For those wondering, us Emacs creatures use Rope + ropemacs + rope-mode to achieve the same thing. Vim has access to the same tooling more or less.

I am a huge fan of VIM's design (and by extension EVIL http://www.emacswiki.org/emacs/Evil in Emacs, which is what I use most of the time), and I agree that all to most of this is achievable in Emacs.

I really like Jetbrains products though, and when I am on Windows those are my goto tools as I don't have the UNIX user space to leverage alongside Emacs or VIM.

They provide a great environment for those languages that don't have great support outside of commercial IDEs or for people turned off by Emacs/VIM.

My first experience was using IDEA for Java (both VIM and Emacs support for Java is an area where they are weakest somewhat surprisingly) and I was very happy with IDEA, so I tried PyCharm later on when I was on Windows and using Python there.

However, Emacs makes use of Python's REPL much more fluently than what I've experienced in PyCharm where the IDE has no interaction with the REPL outside of user engagement.

PyCharm in comparison seems entirely ignorant that it has a REPL it can exploit and integrating tightly with it would pay dividends.

Coming from Emacs where REPL integrations tend to have at least some sense of intelligence about them this was jarring.

PyCharm's intentions though are also very nice and isn't something I've found in Emacs or VIM to the same extent.

The IDE still has the same trait I've seen in Eclipse, VisualStudio, XCode, and Jetbrains' products though where it makes determining what the project entails into an overly complicated affair though, an area where VIM and Emacs have less red tape to get into.

There seems to be a great deal of improvement in that area for tools to get into where they are smarter without requiring so much user facing bureaucracy up front.

On one hand we have Emacs and VIM that largely pretend there is no such thing as a project and that tools could perform actions on that as a unit.

Then on the other side IDEs want to recognize that a project is an actionable unit and that it is a unit but then engage in 20 questions just to get started on a project and even after that get easily confused when moving files around.

Anyways, as far as IDEs go, Jetbrains' products have been the most enjoyable to use.

I do wish they were full open sourced though so that contributing improvements voluntarily wasn't a comparatively precarious trade off compared to VIM or Emacs or whatever open source tools you use.

Also, I wish IDEAVim was a lot nicer support of VIM's features than what it currently has so that I didn't have to want for some functionality at times.

Both the Emacs and VIM or typical IDEs have a lot of room for improvement in general though, tooling could be a lot nicer and homogenous across languages to the extent possible.

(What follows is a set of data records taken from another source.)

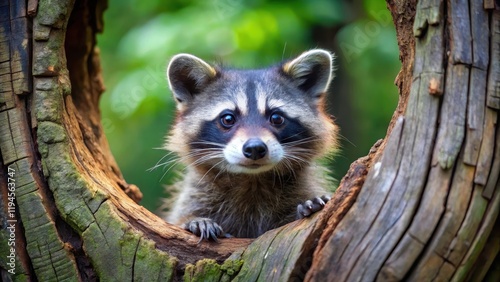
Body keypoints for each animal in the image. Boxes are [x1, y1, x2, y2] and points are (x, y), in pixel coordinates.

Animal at [162, 48, 338, 240]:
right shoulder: (196, 196)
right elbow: (182, 215)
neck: (252, 179)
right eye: (228, 119)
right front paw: (196, 221)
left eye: (276, 118)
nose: (254, 148)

I really wish anyone would run with Bret Victor's idea of closing the feedback loop in programming (http://vimeo.com/36579366) adamantly and also implement Douglas Crockford's idea of scope based coloring everywhere (https://www.youtube.com/watch?v=dkZFtimgAcM), the latter of which I really want in functional languages like Haskell/OCaml.

Those two alone would add significant utility to the available tools.

After seeing Crockford's scope based coloring idea syntax based coloring seems incredibly superfluous even though I use it myself.

It really feels like we are in a tooling stone age with a great deal of retreading and regression in some respects despite having a lot more man-months thrown at the area.